[Opening Data to use section]
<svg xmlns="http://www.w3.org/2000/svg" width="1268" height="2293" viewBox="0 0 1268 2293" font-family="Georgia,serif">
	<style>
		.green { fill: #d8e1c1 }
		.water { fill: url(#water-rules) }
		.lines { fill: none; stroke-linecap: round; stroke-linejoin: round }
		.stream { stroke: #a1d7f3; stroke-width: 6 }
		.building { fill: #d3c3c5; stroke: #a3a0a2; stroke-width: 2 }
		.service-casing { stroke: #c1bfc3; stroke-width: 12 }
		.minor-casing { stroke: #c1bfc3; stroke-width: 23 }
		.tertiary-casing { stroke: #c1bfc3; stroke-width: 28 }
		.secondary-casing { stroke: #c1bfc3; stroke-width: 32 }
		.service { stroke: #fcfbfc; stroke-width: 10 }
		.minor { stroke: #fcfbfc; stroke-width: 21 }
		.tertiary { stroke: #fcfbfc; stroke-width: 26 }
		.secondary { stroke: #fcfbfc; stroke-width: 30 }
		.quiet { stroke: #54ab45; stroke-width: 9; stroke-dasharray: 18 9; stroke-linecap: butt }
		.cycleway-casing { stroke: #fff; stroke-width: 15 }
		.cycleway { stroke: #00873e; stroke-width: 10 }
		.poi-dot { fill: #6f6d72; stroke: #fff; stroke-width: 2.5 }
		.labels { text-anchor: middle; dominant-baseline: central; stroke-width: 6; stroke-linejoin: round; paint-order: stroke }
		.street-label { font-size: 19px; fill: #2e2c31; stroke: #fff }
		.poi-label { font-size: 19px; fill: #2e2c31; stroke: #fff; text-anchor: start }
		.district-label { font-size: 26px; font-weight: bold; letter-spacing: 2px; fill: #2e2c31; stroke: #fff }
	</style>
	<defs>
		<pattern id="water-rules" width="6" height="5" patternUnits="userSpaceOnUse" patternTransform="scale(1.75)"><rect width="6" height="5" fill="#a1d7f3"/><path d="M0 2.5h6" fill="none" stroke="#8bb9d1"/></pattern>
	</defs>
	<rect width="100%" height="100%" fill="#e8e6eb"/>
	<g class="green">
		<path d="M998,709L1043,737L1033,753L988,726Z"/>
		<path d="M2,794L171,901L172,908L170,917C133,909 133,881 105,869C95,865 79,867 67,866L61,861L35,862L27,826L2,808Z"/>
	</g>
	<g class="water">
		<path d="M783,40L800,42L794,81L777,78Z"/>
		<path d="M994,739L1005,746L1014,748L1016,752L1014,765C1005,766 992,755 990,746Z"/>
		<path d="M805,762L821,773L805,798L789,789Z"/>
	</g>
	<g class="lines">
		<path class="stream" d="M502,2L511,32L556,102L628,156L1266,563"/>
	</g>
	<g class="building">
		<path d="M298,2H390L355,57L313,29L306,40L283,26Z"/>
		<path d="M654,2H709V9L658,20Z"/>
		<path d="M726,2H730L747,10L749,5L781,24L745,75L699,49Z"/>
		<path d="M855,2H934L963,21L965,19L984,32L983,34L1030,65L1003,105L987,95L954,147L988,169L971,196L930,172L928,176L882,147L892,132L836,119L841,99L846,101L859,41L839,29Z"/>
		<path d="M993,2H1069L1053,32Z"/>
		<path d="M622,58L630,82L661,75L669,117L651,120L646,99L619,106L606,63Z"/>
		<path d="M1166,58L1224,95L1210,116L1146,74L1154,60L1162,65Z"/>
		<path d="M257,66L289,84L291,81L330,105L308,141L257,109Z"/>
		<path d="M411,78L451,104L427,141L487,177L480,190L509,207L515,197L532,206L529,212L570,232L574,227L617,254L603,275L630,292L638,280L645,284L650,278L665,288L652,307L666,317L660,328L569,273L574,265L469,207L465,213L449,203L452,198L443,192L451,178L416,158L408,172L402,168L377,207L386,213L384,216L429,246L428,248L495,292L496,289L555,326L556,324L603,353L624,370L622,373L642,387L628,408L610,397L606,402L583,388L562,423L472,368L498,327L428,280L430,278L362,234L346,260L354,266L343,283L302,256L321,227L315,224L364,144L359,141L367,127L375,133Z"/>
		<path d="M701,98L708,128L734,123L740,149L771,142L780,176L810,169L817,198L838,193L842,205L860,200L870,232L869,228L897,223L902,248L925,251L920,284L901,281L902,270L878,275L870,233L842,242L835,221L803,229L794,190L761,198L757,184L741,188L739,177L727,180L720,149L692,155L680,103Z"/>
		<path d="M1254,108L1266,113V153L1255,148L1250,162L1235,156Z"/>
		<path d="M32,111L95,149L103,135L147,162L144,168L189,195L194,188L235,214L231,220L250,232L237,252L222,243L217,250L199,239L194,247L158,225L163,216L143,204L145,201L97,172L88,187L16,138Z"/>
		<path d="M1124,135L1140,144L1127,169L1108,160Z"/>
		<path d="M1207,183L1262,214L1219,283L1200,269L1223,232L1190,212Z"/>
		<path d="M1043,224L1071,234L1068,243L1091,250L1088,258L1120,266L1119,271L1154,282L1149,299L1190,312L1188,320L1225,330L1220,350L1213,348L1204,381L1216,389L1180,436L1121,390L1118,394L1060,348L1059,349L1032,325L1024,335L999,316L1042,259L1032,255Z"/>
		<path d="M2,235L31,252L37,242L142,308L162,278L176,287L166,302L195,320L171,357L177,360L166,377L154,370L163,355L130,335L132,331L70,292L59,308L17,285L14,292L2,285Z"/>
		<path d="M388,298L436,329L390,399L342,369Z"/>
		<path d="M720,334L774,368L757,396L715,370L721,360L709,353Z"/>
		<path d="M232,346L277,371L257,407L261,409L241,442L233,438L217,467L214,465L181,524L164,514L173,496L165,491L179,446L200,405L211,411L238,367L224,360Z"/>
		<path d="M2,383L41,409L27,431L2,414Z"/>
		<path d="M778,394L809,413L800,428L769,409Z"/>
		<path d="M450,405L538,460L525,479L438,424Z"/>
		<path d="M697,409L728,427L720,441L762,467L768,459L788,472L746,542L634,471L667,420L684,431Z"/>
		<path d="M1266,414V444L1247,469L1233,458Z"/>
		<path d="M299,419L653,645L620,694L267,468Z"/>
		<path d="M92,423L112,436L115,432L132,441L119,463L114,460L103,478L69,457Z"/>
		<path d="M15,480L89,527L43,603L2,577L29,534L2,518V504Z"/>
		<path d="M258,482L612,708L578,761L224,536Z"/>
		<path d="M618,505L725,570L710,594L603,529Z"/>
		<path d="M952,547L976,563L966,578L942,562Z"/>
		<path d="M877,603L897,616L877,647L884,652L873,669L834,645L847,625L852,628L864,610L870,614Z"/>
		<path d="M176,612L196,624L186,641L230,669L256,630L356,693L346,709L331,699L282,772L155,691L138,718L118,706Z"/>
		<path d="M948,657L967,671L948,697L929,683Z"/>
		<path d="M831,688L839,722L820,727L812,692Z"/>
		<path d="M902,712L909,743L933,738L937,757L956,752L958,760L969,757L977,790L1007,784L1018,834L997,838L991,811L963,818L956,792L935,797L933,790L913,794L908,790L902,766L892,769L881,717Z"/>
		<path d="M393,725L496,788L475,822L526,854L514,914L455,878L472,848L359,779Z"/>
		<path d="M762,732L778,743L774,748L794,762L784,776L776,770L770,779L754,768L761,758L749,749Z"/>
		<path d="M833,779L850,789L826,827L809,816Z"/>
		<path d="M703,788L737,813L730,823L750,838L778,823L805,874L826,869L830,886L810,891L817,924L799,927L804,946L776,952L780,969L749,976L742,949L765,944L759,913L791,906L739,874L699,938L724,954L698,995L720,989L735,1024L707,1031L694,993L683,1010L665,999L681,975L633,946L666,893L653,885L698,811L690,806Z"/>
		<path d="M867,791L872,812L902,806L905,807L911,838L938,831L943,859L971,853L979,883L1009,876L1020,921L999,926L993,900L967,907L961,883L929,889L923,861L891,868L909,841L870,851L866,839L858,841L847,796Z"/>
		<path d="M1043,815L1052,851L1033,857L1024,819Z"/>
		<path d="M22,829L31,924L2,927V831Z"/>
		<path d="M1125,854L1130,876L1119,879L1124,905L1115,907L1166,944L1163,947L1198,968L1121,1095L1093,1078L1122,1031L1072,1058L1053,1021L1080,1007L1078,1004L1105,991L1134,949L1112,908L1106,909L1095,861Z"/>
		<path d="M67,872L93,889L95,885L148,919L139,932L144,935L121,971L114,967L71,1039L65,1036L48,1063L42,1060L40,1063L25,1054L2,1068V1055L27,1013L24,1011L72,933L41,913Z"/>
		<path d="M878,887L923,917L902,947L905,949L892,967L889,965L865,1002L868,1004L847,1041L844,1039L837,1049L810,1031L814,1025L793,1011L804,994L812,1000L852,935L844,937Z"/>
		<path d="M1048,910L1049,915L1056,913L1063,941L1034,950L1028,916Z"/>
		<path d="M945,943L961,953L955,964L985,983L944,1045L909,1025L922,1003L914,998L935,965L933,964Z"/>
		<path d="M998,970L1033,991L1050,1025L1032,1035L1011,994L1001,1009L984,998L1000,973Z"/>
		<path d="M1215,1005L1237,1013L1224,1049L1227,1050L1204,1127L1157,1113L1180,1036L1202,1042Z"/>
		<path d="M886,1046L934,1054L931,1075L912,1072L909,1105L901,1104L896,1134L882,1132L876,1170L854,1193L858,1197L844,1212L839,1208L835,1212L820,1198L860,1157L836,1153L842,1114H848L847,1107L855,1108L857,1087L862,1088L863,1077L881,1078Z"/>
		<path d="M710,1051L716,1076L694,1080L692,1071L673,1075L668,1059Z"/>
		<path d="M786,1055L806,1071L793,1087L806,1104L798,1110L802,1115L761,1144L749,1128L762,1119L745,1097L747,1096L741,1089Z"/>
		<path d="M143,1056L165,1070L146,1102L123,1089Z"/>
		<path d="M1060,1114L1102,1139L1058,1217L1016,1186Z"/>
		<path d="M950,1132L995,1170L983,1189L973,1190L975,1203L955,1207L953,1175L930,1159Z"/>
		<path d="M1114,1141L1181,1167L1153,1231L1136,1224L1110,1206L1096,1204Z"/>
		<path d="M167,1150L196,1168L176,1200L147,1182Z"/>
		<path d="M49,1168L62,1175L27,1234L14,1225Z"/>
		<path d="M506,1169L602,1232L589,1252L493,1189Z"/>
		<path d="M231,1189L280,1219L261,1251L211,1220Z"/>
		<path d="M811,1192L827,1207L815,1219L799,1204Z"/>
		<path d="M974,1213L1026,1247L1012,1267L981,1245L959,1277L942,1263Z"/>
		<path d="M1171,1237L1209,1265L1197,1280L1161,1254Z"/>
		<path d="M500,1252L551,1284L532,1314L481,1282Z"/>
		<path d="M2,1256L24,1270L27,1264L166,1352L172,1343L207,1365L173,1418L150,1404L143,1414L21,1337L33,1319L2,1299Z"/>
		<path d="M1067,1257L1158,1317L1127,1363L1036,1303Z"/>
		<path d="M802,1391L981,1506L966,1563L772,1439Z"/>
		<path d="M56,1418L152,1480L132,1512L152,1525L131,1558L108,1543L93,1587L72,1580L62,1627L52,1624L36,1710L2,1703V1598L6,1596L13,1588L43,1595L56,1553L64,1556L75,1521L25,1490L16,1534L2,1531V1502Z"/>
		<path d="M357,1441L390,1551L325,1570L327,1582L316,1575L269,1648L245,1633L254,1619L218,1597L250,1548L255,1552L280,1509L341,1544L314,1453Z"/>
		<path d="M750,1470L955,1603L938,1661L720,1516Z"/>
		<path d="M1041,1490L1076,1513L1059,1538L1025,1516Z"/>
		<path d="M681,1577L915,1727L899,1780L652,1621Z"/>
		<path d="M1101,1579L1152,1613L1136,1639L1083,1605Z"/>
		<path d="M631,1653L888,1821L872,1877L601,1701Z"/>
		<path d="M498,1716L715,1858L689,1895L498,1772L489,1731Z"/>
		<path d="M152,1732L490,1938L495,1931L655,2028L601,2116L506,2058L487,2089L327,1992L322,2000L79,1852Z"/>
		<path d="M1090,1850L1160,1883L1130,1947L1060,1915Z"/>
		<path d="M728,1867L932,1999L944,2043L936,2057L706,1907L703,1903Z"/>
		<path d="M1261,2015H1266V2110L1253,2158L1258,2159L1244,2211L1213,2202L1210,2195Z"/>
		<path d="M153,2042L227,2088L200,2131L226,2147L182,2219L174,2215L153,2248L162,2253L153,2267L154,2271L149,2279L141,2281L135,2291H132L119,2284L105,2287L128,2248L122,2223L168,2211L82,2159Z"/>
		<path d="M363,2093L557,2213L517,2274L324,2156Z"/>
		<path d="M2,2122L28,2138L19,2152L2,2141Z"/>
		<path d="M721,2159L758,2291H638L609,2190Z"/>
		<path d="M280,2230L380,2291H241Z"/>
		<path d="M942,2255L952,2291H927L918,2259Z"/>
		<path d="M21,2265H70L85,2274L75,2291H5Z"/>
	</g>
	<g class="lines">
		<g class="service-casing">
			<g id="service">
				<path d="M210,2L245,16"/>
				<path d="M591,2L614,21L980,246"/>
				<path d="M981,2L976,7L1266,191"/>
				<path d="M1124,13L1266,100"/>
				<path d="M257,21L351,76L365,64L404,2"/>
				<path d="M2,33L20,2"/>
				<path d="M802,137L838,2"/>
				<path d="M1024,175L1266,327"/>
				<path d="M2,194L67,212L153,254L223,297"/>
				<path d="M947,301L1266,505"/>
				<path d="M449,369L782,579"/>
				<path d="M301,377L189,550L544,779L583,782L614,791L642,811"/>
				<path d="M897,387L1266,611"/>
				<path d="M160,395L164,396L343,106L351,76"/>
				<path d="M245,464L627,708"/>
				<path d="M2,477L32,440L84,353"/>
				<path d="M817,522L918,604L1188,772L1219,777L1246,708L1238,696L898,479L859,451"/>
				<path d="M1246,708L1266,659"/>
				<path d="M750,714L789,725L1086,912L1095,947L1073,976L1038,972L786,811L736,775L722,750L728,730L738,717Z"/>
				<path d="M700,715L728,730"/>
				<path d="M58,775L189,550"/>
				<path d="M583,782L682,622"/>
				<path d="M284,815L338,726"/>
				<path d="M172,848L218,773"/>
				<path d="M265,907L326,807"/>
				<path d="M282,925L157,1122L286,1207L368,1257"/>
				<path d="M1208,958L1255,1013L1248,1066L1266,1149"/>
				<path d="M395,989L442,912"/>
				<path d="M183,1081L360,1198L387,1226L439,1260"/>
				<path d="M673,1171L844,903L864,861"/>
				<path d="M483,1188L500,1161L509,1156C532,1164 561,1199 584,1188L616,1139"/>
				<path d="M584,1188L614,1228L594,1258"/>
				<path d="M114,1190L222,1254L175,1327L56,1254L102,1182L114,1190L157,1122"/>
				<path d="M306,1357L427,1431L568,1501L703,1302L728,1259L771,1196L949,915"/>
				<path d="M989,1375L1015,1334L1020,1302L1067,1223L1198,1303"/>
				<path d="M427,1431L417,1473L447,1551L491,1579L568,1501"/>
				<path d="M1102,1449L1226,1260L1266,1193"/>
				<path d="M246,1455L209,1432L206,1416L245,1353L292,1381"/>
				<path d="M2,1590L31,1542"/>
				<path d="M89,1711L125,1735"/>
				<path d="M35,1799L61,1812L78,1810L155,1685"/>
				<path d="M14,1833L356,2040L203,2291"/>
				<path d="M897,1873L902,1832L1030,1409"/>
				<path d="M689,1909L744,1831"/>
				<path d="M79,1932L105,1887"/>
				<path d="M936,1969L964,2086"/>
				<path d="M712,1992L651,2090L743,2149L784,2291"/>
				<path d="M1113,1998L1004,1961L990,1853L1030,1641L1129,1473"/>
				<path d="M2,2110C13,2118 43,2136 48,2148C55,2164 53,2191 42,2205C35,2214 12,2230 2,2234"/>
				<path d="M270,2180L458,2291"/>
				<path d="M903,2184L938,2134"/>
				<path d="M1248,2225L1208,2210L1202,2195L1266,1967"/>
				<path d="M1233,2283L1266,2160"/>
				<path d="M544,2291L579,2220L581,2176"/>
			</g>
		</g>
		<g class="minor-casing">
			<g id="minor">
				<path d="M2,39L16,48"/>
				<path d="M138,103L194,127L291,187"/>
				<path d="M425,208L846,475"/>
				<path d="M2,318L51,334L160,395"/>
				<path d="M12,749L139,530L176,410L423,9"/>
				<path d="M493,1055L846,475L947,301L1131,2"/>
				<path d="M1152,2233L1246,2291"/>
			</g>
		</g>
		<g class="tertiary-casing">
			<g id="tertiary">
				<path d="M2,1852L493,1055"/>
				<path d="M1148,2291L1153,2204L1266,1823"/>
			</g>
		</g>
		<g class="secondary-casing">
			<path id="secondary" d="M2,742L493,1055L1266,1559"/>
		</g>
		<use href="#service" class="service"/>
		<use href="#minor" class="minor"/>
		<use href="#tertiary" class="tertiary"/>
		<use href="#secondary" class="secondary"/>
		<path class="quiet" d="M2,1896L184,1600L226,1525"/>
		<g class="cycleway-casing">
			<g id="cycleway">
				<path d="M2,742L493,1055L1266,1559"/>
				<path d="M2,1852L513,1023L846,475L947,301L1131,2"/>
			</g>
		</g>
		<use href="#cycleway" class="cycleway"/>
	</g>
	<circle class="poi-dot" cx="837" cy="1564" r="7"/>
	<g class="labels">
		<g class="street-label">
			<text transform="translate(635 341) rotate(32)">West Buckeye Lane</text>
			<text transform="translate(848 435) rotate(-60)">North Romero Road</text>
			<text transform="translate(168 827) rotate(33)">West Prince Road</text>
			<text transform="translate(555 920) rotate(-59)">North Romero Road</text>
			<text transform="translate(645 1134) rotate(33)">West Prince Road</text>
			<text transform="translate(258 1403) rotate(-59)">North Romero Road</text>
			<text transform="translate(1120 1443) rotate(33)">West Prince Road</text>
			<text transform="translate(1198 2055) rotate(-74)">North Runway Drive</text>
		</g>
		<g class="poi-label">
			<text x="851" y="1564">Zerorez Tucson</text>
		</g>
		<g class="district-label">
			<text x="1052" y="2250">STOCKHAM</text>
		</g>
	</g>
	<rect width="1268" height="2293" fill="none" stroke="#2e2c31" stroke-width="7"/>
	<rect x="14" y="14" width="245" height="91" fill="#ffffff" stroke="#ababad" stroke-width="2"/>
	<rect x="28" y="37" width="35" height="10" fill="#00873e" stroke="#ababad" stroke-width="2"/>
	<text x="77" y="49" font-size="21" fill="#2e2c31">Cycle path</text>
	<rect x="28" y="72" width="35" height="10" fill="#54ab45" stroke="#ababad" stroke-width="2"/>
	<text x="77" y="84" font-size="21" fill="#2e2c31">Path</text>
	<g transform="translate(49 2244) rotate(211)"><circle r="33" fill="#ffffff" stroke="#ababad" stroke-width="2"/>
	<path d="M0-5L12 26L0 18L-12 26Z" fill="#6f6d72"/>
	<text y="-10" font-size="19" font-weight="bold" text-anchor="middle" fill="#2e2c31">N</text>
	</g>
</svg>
[Closing Data to use section]
Prompt: All lines above that include the word "linejoin" should be located and copied.

Answer:
		.lines { fill: none; stroke-linecap: round; stroke-linejoin: round }
		.labels { text-anchor: middle; dominant-baseline: central; stroke-width: 6; stroke-linejoin: round; paint-order: stroke }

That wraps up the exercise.